The Nuffield Trust reported that in the six months to September 2022, more than 2,200 (20%) of new international nurses came from just two red list countries: Nigeria and Ghana. By the end of 2022 more than 1200 nurses from Ghana joined the UK’s nursing register and in the year to March 2023, the figure for Nigerian nurses has reached nearly from 3,500.
In addition to this, the UK government has developed bilateral agreements with red list countries like Nepal and Ghana that appear to offer a path for the NHS to actively recruit nurses from red listed countries. The latter agreement even appears to include a payment of £1000 per nurse. What is clear here is that even at it breaking point the NHS continues to be propped up by unequal transfers of labour and capital from the Global South.

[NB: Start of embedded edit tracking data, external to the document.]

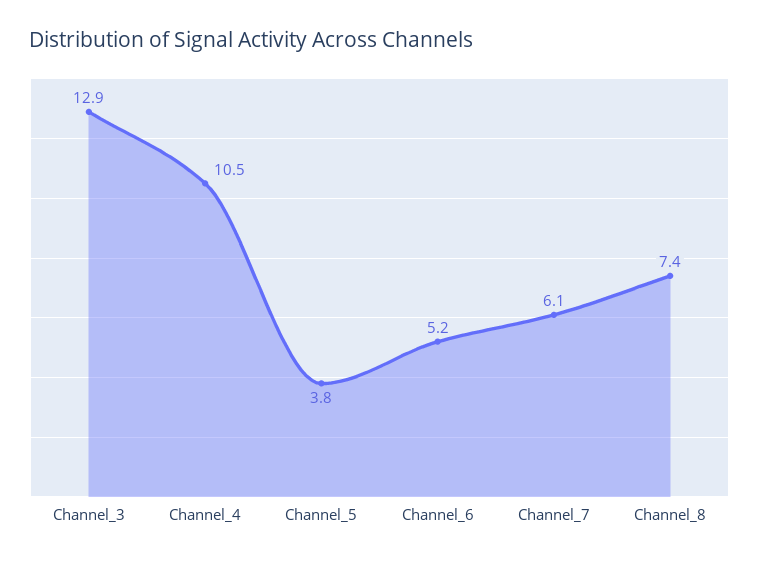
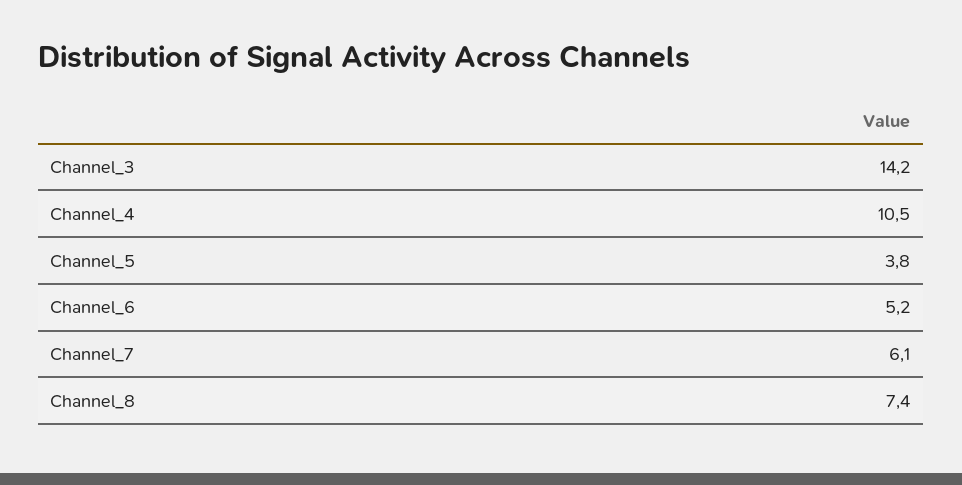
  {
-   "Channel_3": 12.9,
+   "Channel_3": 14.2,
    "Channel_4": 10.5,
    "Channel_5": 3.8,
    "Channel_6": 5.2,
    "Channel_7": 6.1,
    "Channel_8": 7.4
  }

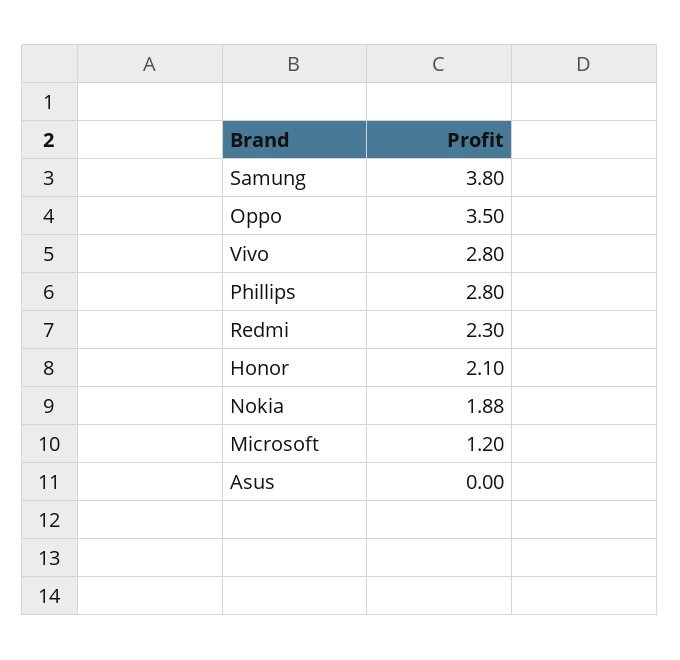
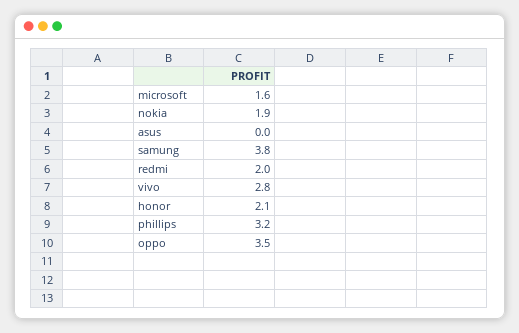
  {
    "Samung": 3.8,
    "Oppo": 3.5,
    "Vivo": 2.8,
-   "Phillips": 2.8,
+   "Phillips": 3.2,
-   "Redmi": 2.3,
+   "Redmi": 2,
    "Honor": 2.1,
    "Nokia": 1.88,
-   "Microsoft": 1.2,
+   "Microsoft": 1.6,
    "Asus": 0
  }

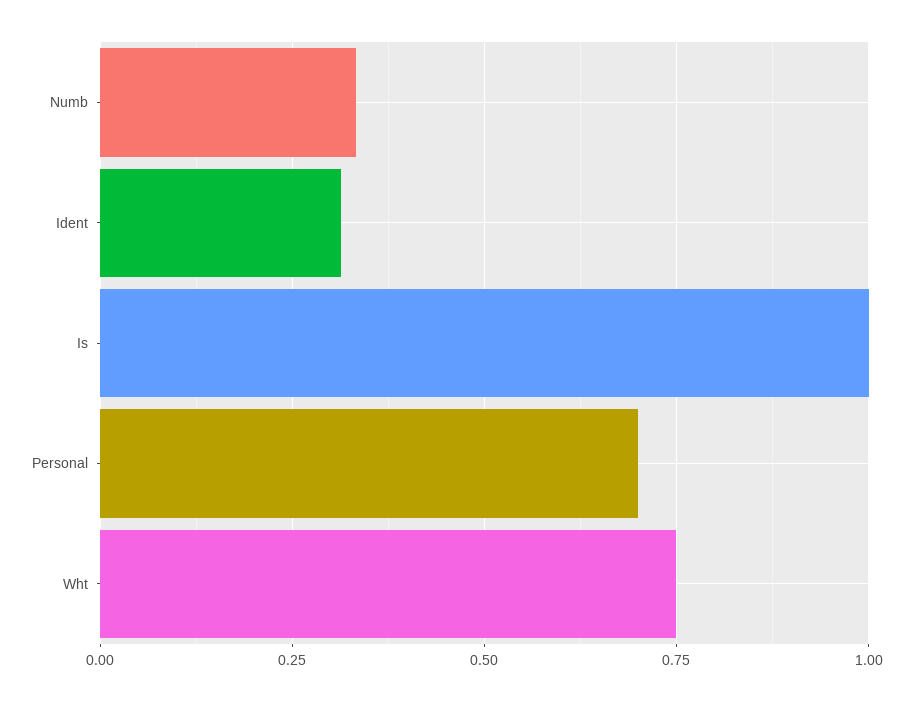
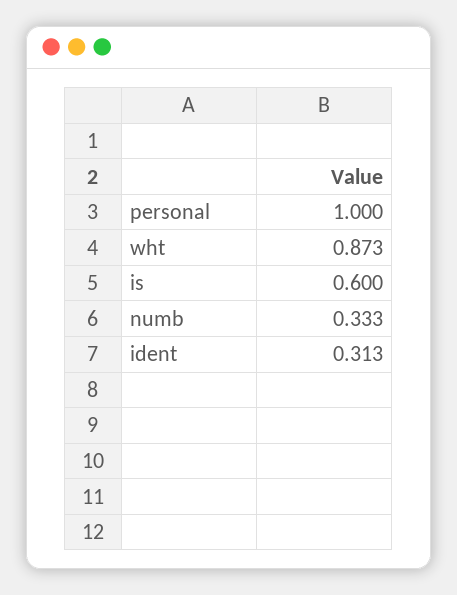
  {
    "Numb": 0.333,
    "Ident": 0.313,
-   "Is": 1,
+   "Is": 0.6,
-   "Personal": 0.7,
+   "Personal": 1,
-   "Wht": 0.75
+   "Wht": 0.873
  }

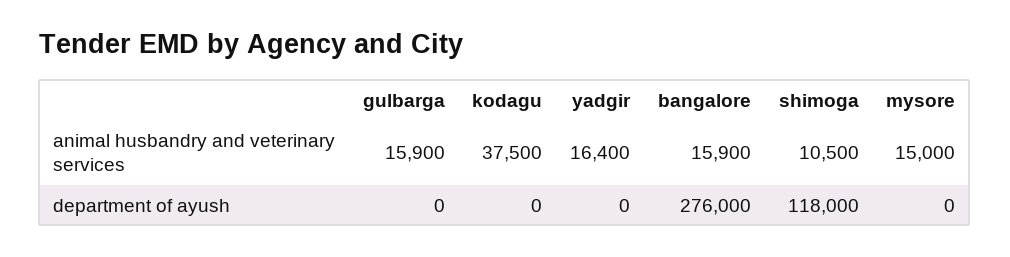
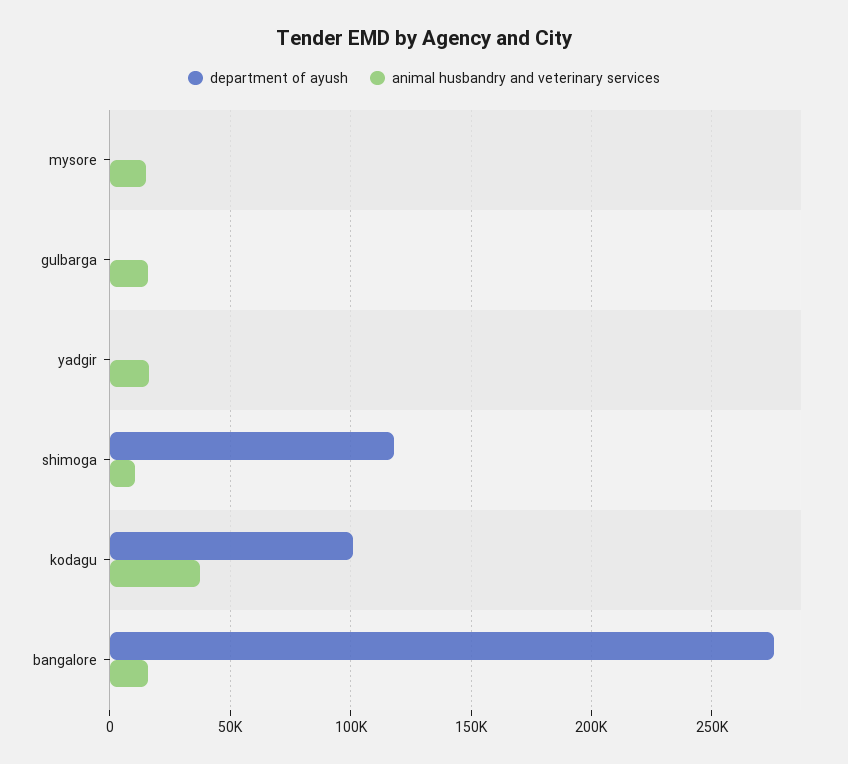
  {
    "animal husbandry and veterinary services": {
      "gulbarga": 15900,
      "kodagu": 37500,
      "yadgir": 16400,
      "bangalore": 15900,
      "shimoga": 10500,
      "mysore": 15000
    },
    "department of ayush": {
      "gulbarga": 0,
-     "kodagu": 0,
+     "kodagu": 100000,
      "yadgir": 0,
      "bangalore": 276000,
      "shimoga": 118000,
      "mysore": 0
    }
  }

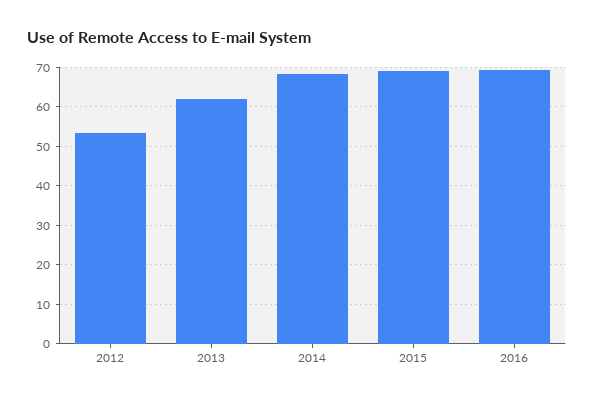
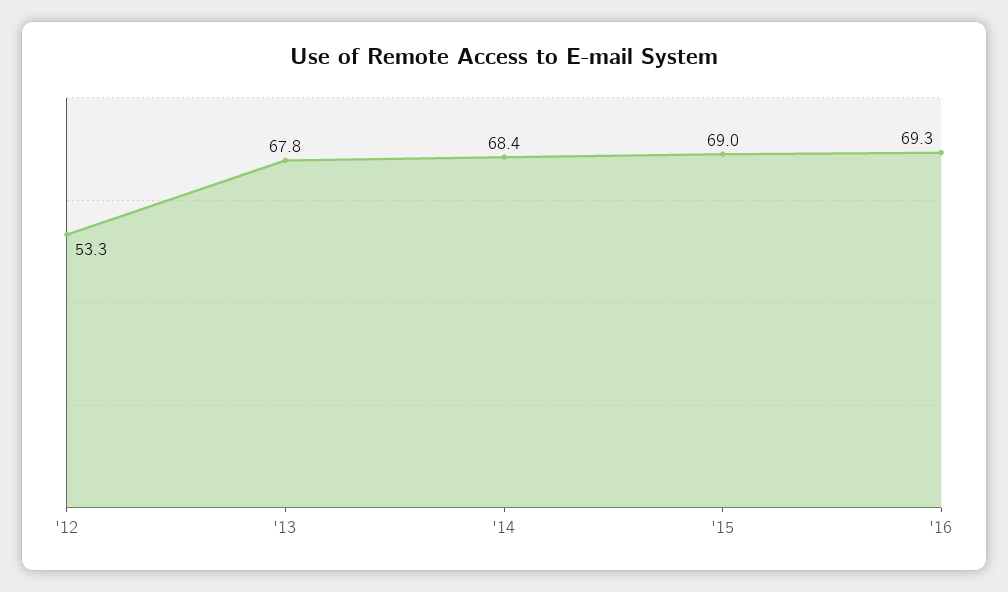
  {
    "2012": 53.3,
-   "2013": 62,
+   "2013": 67.8,
    "2014": 68.4,
    "2015": 69,
    "2016": 69.3
  }

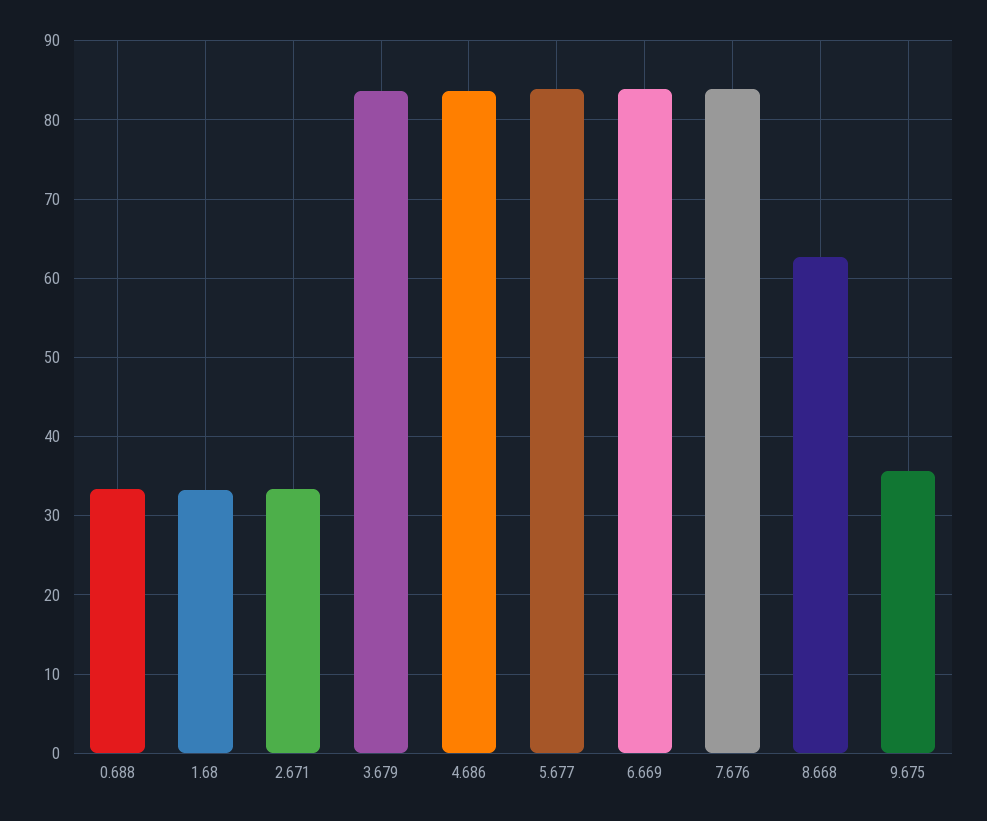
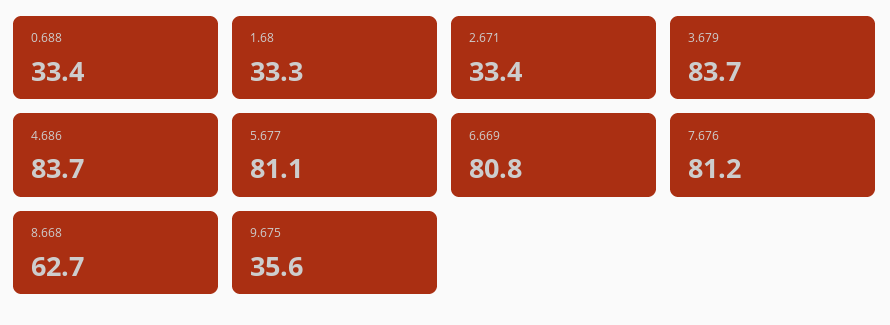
  {
    "0.688": 33.4,
    "1.68": 33.3,
    "2.671": 33.4,
    "3.679": 83.7,
    "4.686": 83.7,
-   "5.677": 84,
+   "5.677": 81.1,
-   "6.669": 84,
+   "6.669": 80.8,
-   "7.676": 84,
+   "7.676": 81.2,
    "8.668": 62.7,
    "9.675": 35.6
  }

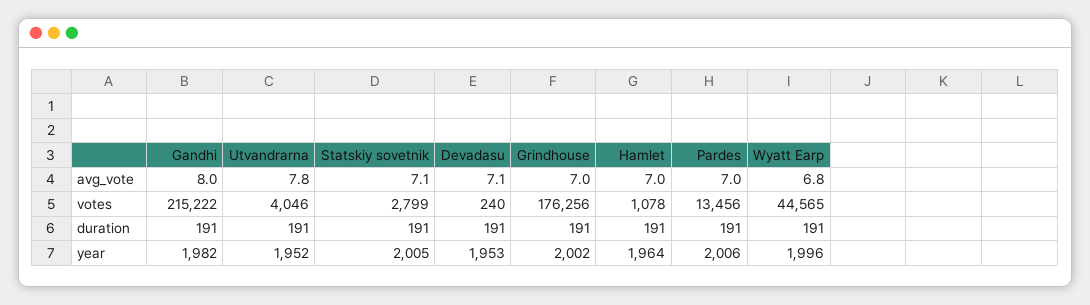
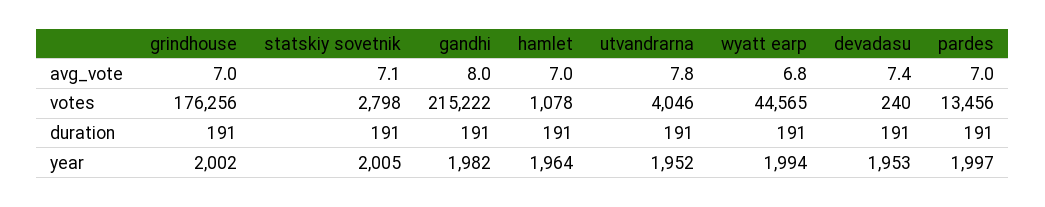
  {
    "Gandhi": {
      "avg_vote": 8,
      "votes": 215222,
      "duration": 191,
      "year": 1982
    },
    "Utvandrarna": {
      "avg_vote": 7.8,
      "votes": 4046,
      "duration": 191,
      "year": 1952
    },
    "Statskiy sovetnik": {
      "avg_vote": 7.1,
-     "votes": 2799,
+     "votes": 2798,
      "duration": 191,
      "year": 2005
    },
    "Devadasu": {
-     "avg_vote": 7.1,
+     "avg_vote": 7.4,
      "votes": 240,
      "duration": 191,
      "year": 1953
    },
    "Grindhouse": {
      "avg_vote": 7,
      "votes": 176256,
      "duration": 191,
      "year": 2002
    },
    "Hamlet": {
      "avg_vote": 7,
      "votes": 1078,
      "duration": 191,
      "year": 1964
    },
    "Pardes": {
      "avg_vote": 7,
      "votes": 13456,
      "duration": 191,
-     "year": 2006
+     "year": 1997
    },
    "Wyatt Earp": {
      "avg_vote": 6.8,
      "votes": 44565,
      "duration": 191,
-     "year": 1996
+     "year": 1994
    }
  }

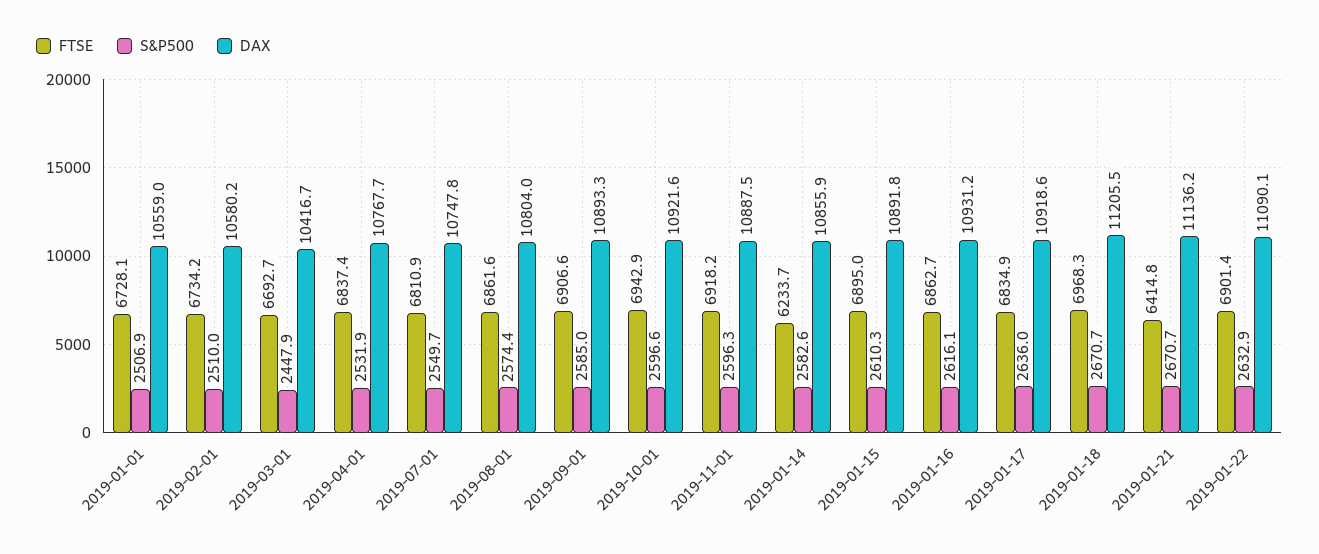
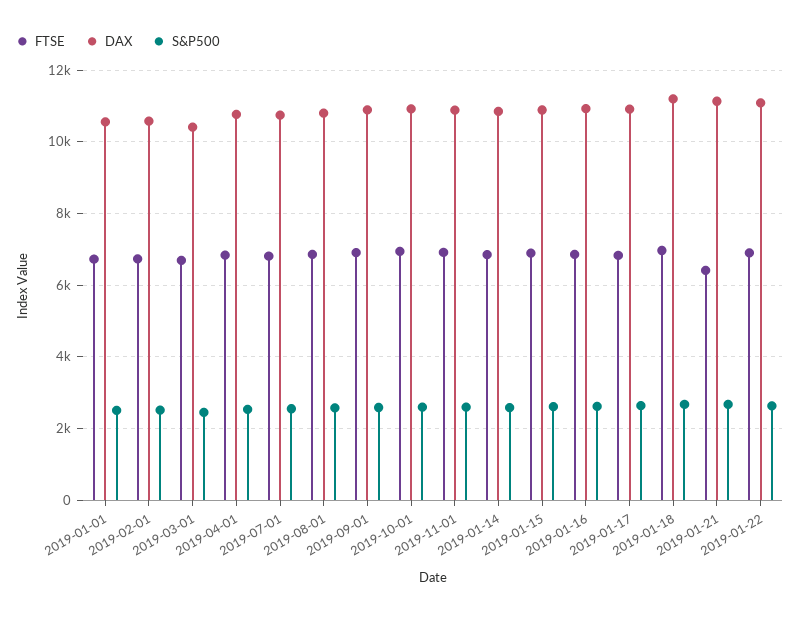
  {
    "FTSE": {
      "2019-01-01": 6728.1,
      "2019-02-01": 6734.2,
      "2019-03-01": 6692.7,
      "2019-04-01": 6837.4,
      "2019-07-01": 6810.9,
      "2019-08-01": 6861.6,
      "2019-09-01": 6906.6,
      "2019-10-01": 6942.9,
      "2019-11-01": 6918.2,
-     "2019-01-14": 6233.7,
+     "2019-01-14": 6800,
      "2019-01-15": 6895,
      "2019-01-16": 6862.7,
      "2019-01-17": 6834.9,
      "2019-01-18": 6968.3,
      "2019-01-21": 6414.8,
      "2019-01-22": 6901.4
    },
    "S&P500": {
      "2019-01-01": 2506.9,
      "2019-02-01": 2510,
      "2019-03-01": 2447.9,
      "2019-04-01": 2531.9,
      "2019-07-01": 2549.7,
      "2019-08-01": 2574.4,
      "2019-09-01": 2585,
      "2019-10-01": 2596.6,
      "2019-11-01": 2596.3,
      "2019-01-14": 2582.6,
      "2019-01-15": 2610.3,
      "2019-01-16": 2616.1,
      "2019-01-17": 2636,
      "2019-01-18": 2670.7,
      "2019-01-21": 2670.7,
      "2019-01-22": 2632.9
    },
    "DAX": {
      "2019-01-01": 10559,
      "2019-02-01": 10580.2,
      "2019-03-01": 10416.7,
      "2019-04-01": 10767.7,
      "2019-07-01": 10747.8,
      "2019-08-01": 10804,
      "2019-09-01": 10893.3,
      "2019-10-01": 10921.6,
      "2019-11-01": 10887.5,
      "2019-01-14": 10855.9,
      "2019-01-15": 10891.8,
      "2019-01-16": 10931.2,
      "2019-01-17": 10918.6,
      "2019-01-18": 11205.5,
      "2019-01-21": 11136.2,
      "2019-01-22": 11090.1
    }
  }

The current wave of strike action in the NHS has rightfully questioned neoliberal orthodoxy on the welfare state, income inequality, and issues such as funding and taxation. But the reality of the extraction of human capital into the NHS raises genuine questions about nationally focused tax-based solutions. The need to raise or redistribute tax revenue to alter the working and living conditions of those working in the NHS, such as nurses, should not be questioned or turned back.
But the idea simply returning more money into a nationally-bound universal health service ideal – tax-funded by and free at the point of delivery for British citizens – fails to adequately deal with questions about global health worker shortages, global health inequalities or the neo-imperial extraction of healthcare workers.
The above is important because as the neoliberal orthodoxy is being questioned in Britain, we should pay attention to the answers being generated. As I have outlined with Ishan Khurana in these pages, even though the neoliberal global economy is in crisis at the international level, and we have seen a return of state and class politics at a national level, without a real understanding of the imperial underpinnings of neoliberalism such endeavours may leave us with a regurgitation of the racialised and securitised contours of social democracy.
For instance, reforming the NHS would entail not only providing just pay and working conditions through taxation for NHS workers or simply rejecting the idea of foreign workers in the NHS in the pursuit of national autarky – but rather should examine issues such as how the border regime and state racism prevents access to those who already pay or work for the NHS; reforming the training of NHS staff within Britain and by default linking this to industrial and higher education policies; and reparative readdress for unaccounted funding by, and the damage wreaked on those living within, the Global South.
In this sense, how can the British taxpayer and the national health service contribute to a wider international health service for the many and not the few? To expand the idea of class this way is thus to examine how the cost of living here impacts the cost of living over there – and to organise to reduce the cost of living everywhere.
John Narayan is a Senior Lecturer in European and International Studies at King’s College London and an anti-racist scholar of globalization and inequality.’ John’s most recent publications have focused on Black Power and the political economy theories generated by groups like The Black Panther Party and Black Power groups based in the UK. His current research centres on anti-racism, abolitionism and IPE, and the political economy of the influential anti-racist scholar Ambalanaver Sivanandan. He is Chair of the Council of the Institute of Race Relations and a member of the Race & Class Editorial Working Committee.